Par rapport au staff de Sami Trabelsi, Lamouchi a misé sur la qualité plutôt que la quantité.
La Presse — Chaque entraîneur a son propre mode de fonctionnement. Ça se voit surtout dans la composition de son staff. Sabri Lamouchi a, donc, choisi son staff et les gens qui vont l’assister dans sa mission.
Pas de surprises, il a misé sur le facteur confiance en optant pour des gens qu’il connaît et qui lui sont loyaux. L’armada des adjoints qu’on a vue à la dernière CAN aux côtés de Sami Trabelsi ne sera pas là.

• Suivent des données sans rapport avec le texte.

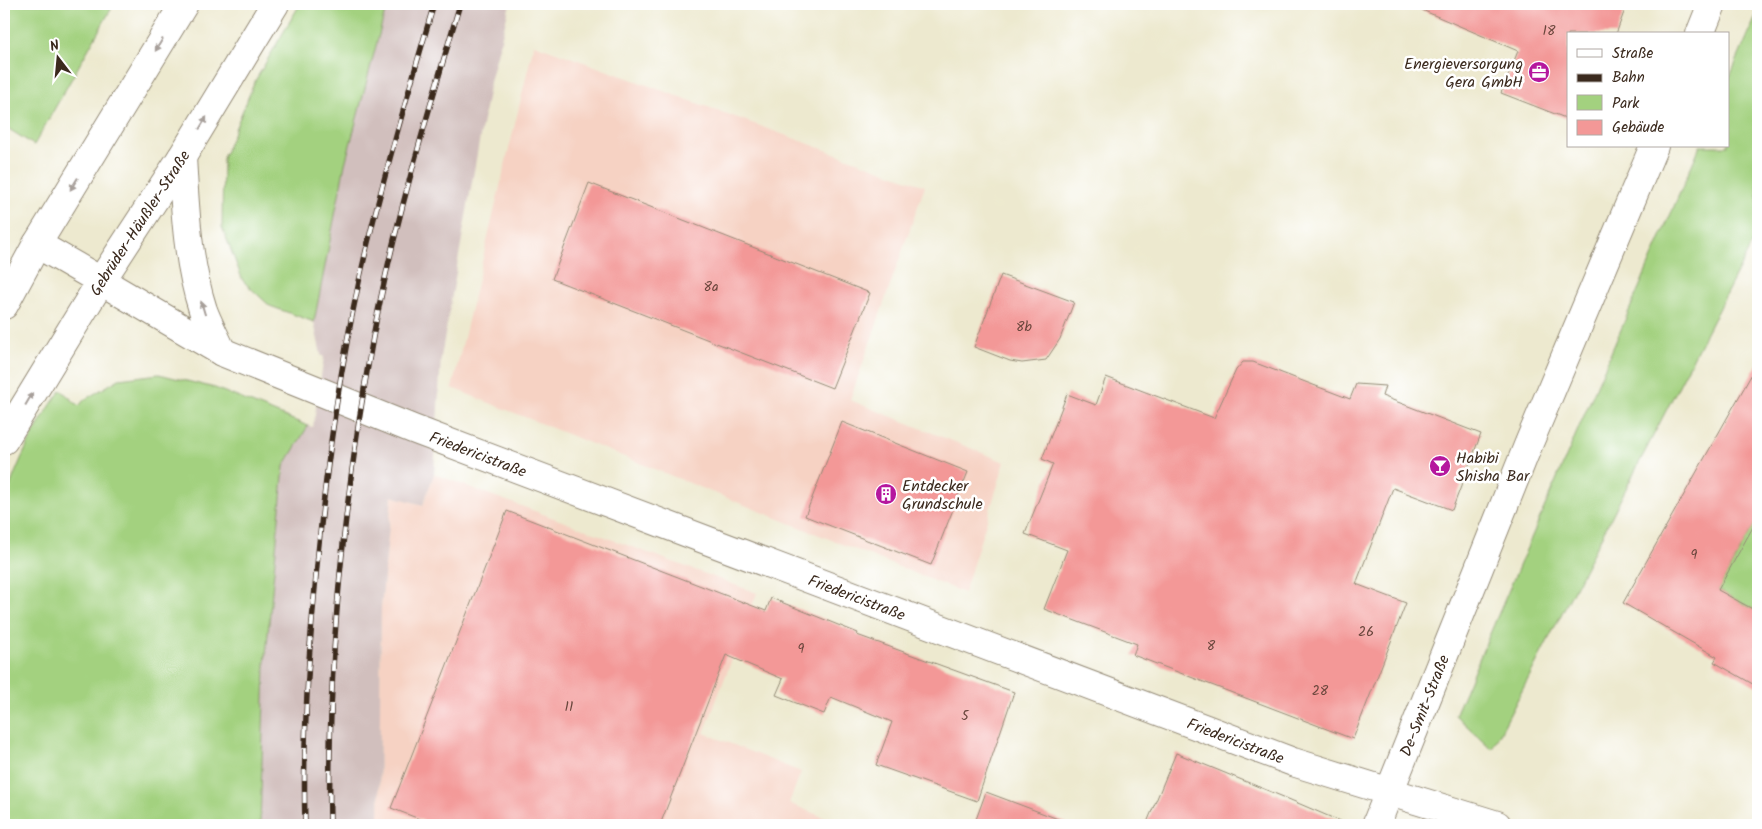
<svg xmlns="http://www.w3.org/2000/svg" width="1762" height="829" viewBox="0 0 1762 829" font-family="Kalam,sans-serif">
  <style>
    .built { fill: #f6d2c3 }
    .industrial { fill: #d1bfbd }
    .green { fill: #a3d17f; stroke: #6f7e4e }
    .building { fill: #f39897 }
    .lines { fill: none; stroke-linecap: round; stroke-linejoin: round }
    .minor-casing { stroke: #948a76; stroke-width: 30 }
    .major-casing { stroke: #948a76; stroke-width: 30 }
    .minor { stroke: #fff; stroke-width: 28 }
    .major { stroke: #fff; stroke-width: 28 }
    .rail-casing { stroke: #3b2a1e; stroke-width: 5.5 }
    .rail { stroke: #fff; stroke-width: 4; stroke-dasharray: 11; stroke-linecap: butt }
    .oneway { fill: #a79f9a }
    .labels { text-anchor: middle; stroke-width: 5; stroke-linejoin: round; paint-order: stroke }
    .number-label { font-size: 14px; fill: #69463c }
    .poi-label { font-size: 16px; fill: #3b2a1e; stroke: #fff; text-anchor: start }
    .street-label { font-size: 16px; fill: #3b2a1e; stroke: #fff }
  </style>
  <rect width="100%" height="100%" fill="#fff"/>
  <filter id="ink" filterUnits="userSpaceOnUse"><feTurbulence type="fractalNoise" baseFrequency=".02" numOctaves="2"/><feDisplacementMap in="SourceGraphic" scale="10" xChannelSelector="R" yChannelSelector="G"/><feConvolveMatrix kernelMatrix="1 2 1 2 8 2 1 2 1" color-interpolation-filters="sRGB"/></filter>
  <filter id="wash" filterUnits="userSpaceOnUse"><feTurbulence type="fractalNoise" baseFrequency=".0096" numOctaves="4" result="noise"/><feDisplacementMap in="SourceGraphic" scale="20" xChannelSelector="R" yChannelSelector="G"/><feGaussianBlur stdDeviation="1.12" result="paint"/><feColorMatrix in="noise" values="0 0 0 0 0 0 0 0 0 0 0 0 0 0 0 0 0 1.4 0 .05"/><feComposite in="paint" operator="in"/></filter>
  <g filter="url(#wash)">
    <rect width="100%" height="100%" fill="#ede9cf"/>
    <!-- built -->
    <path class="built" d="M 534,44 L 925,186 L 850,400 L 1005,462 L 964,593 L 452,388 Z
      M 434,474 L 757,593 L 704,733 L 801,772 L 789,803 L 842,825 L 379,825 L 381,607 L 392,496 L 423,505 Z"/>
    <!-- industrial -->
    <path class="industrial" d="M 387,4 L 510,4 L 489,86 L 441,357 L 434,474 L 423,505 L 392,496 L 381,607 L 379,825 L 260,825 L 265,665 L 284,466 L 308,426 L 313,427 L 324,357 L 321,355 L 314,322 L 345,164 Z"/>
    <!-- green -->
    <path class="green" d="M 4,4 L 114,4 L 34,145 L 4,126 Z
      M 300,4 L 387,4 L 345,164 L 314,322 L 270,306 L 243,281 L 222,227 L 223,158 L 255,81 Z
      M 1758,12 L 1758,232 L 1492,749 L 1455,715 L 1700,146 L 1728,146 L 1728,81 Z
      M 159,374 L 215,388 L 308,426 L 284,466 L 265,665 L 260,825 L 4,825 L 4,503 C 18,461 35,426 61,390 L 79,406 L 84,400 L 119,379 Z
      M 1758,518 L 1758,612 L 1718,590 Z"/>
    <g id="blocks">
      <!-- building -->
      <path class="building" d="M 1408,4 L 1627,4 L 1616,34 L 1568,34 L 1568,119 L 1501,93 L 1518,51 Z
        M 589,183 L 870,293 L 832,388 L 552,279 Z
        M 1001,275 L 1074,302 L 1060,339 L 1046,360 L 1022,363 L 1010,361 L 974,347 Z
        M 1243,362 L 1253,362 L 1350,399 L 1356,384 L 1385,386 L 1382,396 L 1481,434 L 1452,510 L 1393,488 L 1356,584 L 1406,603 L 1353,739 L 1133,655 L 1137,644 L 1044,609 L 1067,550 L 1025,534 L 1053,464 L 1042,459 L 1067,394 L 1096,405 L 1106,377 L 1214,418 L 1236,370 Z
        M 1758,363 L 1758,518 L 1718,590 L 1758,612 L 1758,687 L 1714,662 L 1717,657 L 1623,603 Z
        M 842,422 L 968,472 L 931,565 L 805,516 Z
        M 507,511 L 766,611 L 771,598 L 858,633 L 857,635 L 1014,692 L 977,801 L 876,765 L 892,722 L 831,697 L 824,714 L 776,695 L 783,679 L 726,655 L 660,825 L 435,825 L 391,808 Z
        M 1176,753 L 1286,798 L 1349,825 L 1146,825 Z
        M 986,792 L 1066,822 L 1065,825 L 974,825 Z"/>
    </g>
  </g>
  <g filter="url(#ink)">
    <use href="#blocks" fill-opacity="0" stroke="#948a76" stroke-width="1"/>
    <g class="lines">
      <!-- minor casing -->
      <g class="minor-casing">
        <g id="minor">
          <path d="M 182,157 C 185,207 187,261 203,310 C 208,324 216,338 222,352"/>
          <path id="s1" d="M 101,281 L 222,352 L 413,429 L 1293,762 L 1497,825"/>
        </g>
      </g>
      <!-- major casing -->
      <g class="major-casing">
        <g id="major">
          <path d="M 1700,34 L 1712,4"/>
          <path d="M 37,244 L 101,281"/>
          <path d="M 4,305 L 37,244 L 184,4"/>
          <path id="s2" d="M 4,440 L 101,281 L 182,157 L 275,4"/>
          <path id="s3" d="M 1376,825 L 1529,443 L 1654,146"/>
        </g>
      </g>
      <!-- minor -->
      <use href="#minor" class="minor"/>
      <!-- major -->
      <use href="#major" class="major"/>
      <!-- rail casing -->
      <g class="rail-casing">
        <path id="rail" d="M 305,825 C 303,750 307,674 314,599 C 324,475 341,351 371,230 C 390,154 412,79 434,4
          M 330,825 C 327,662 344,497 373,337 C 394,224 428,113 460,4"/>
      </g>
      <!-- rail -->
      <use href="#rail" class="rail"/>
    </g>
    <!-- one-way arrows -->
    <defs><path id="oneway-solid" d="M-6-.8H1V-3.2L6.5 0L1 3.2V.8H-6Z" transform="scale(1.25)"/></defs>
    <g class="oneway">
      <use href="#oneway-solid" transform="translate(159 45) rotate(121)"/>
      <use href="#oneway-solid" transform="translate(203 123) rotate(-59)"/>
      <use href="#oneway-solid" transform="translate(74 184) rotate(122)"/>
      <use href="#oneway-solid" transform="translate(203 308) rotate(-107)"/>
      <use href="#oneway-solid" transform="translate(29 399) rotate(-60)"/>
    </g>
  </g>
  <!-- icons -->
  <defs>
    <g id="office-disc" transform="scale(1.125)"><circle r="9.5" fill="#b5179e" stroke="#fff"/><path d="M-6-3h4V-5.5h4V-3h4V5H-6ZM-1-4.5V-3h2v-1.5ZM-6 0V1H6V0Z" fill="#fff"/></g>
    <g id="bar-disc" transform="scale(1.125)"><circle r="9.5" fill="#b5179e" stroke="#fff"/><path d="M-6-5H6L.8 .8V4.5H3.5V6h-7V4.5H-.8V.8Z" fill="#fff"/></g>
    <g id="building-disc" transform="scale(1.125)"><circle r="9.5" fill="#b5179e" stroke="#fff"/><path d="M-4-6H4V6H1V3H-1V6H-4ZM-2.5-4.3h1.7v1.8h-1.7ZM.8-4.3h1.7v1.8H.8ZM-2.5-1h1.7V.8h-1.7ZM.8-1h1.7V.8H.8Z" fill="#fff"/></g>
  </defs>
  <g fill-rule="evenodd">
    <use href="#office-disc" x="1539" y="72"/>
    <use href="#bar-disc" x="1440" y="466"/>
    <use href="#building-disc" x="886" y="494"/>
  </g>
  <g class="labels">
    <!-- number labels -->
    <g class="number-label">
      <text x="1549" y="35">18</text>
      <text x="711" y="291">8a</text>
      <text x="1024" y="331">8b</text>
      <text x="1694" y="559">9</text>
      <text x="1366" y="636">26</text>
      <text x="1211" y="650">8</text>
      <text x="801" y="653">9</text>
      <text x="1320" y="695">28</text>
      <text x="569" y="711">11</text>
      <text x="965" y="720">5</text>
    </g>
    <!-- poi labels -->
    <g class="poi-label">
      <text x="1523" y="69" text-anchor="end">Energieversorgung<tspan x="1523" dy="18">Gera GmbH</tspan></text>
      <text x="1456" y="463">Habibi<tspan x="1456" dy="18">Shisha Bar</tspan></text>
      <text x="902" y="491">Entdecker<tspan x="902" dy="18">Grundschule</tspan></text>
    </g>
    <!-- street labels -->
    <g class="street-label">
      <text dy="6" stroke="none"><textPath href="#s2" startOffset="256">Gebrüder-Häußler-Straße</textPath></text>
      <text dy="6" stroke="none"><textPath href="#s1" startOffset="416">Friedericistraße</textPath></text>
      <text dy="6" stroke="none"><textPath href="#s1" startOffset="821">Friedericistraße</textPath></text>
      <text dy="6" stroke="none"><textPath href="#s3" startOffset="129">De-Smit-Straße</textPath></text>
      <text dy="6" stroke="none"><textPath href="#s1" startOffset="1226">Friedericistraße</textPath></text>
    </g>
  </g>
  <!-- margin -->
  <rect width="1762" height="829" fill="none" stroke="#fff" stroke-width="20"/>
  <!-- legend -->
  <rect x="1567" y="32" width="162" height="115" fill="#ffffff" stroke="#b1aaa5"/>
  <rect x="1577" y="49" width="25" height="8" fill="#ffffff" stroke="#b1aaa5"/>
  <text x="1612" y="58" font-size="15" fill="#3b2a1e">Straße</text>
  <rect x="1577" y="74" width="25" height="8" fill="#3b2a1e" stroke="#b1aaa5"/>
  <text x="1612" y="82" font-size="15" fill="#3b2a1e">Bahn</text>
  <rect x="1577" y="95" width="25" height="15" fill="#a3d17f" stroke="#b1aaa5"/>
  <text x="1612" y="108" font-size="15" fill="#3b2a1e">Park</text>
  <rect x="1577" y="120" width="25" height="15" fill="#f39897" stroke="#b1aaa5"/>
  <text x="1612" y="132" font-size="15" fill="#3b2a1e">Gebäude</text>
  <!-- north arrow -->
  <g transform="translate(58 58) rotate(344)" stroke="#ffffff" stroke-width="4" paint-order="stroke">
  <path d="M0-4L9 19L0 12L-9 19Z" fill="#3b2a1e"/>
  <text y="-8" font-size="14" font-weight="bold" text-anchor="middle" fill="#3b2a1e">N</text>
  </g>
</svg>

Plein de techniciens pour une petite production et une misérable qualité. Lamouchi a bien fait de compter sur des techniciens étrangers qui débarquent sans avoir des connexions et des affinités avec des joueurs, des clubs ou des personnes autour de la sélection.
Un nouveau staff et sûrement des changements à faire avant le Mondial sur le profil et la structure de l’effectif.
Chose que Sami Trabelsi n’aura jamais faite, lui qui agit selon les instructions et selon les affinités personnelles et même régionales (malheureusement). S
abri Lamouchi n’a pas un énorme CV, oui, il a eu un passage controversé en Côte d’Ivoire (bras de fer avec les stars de l’époque), mais dans toutes ses expériences, il s’est montré intransigeant.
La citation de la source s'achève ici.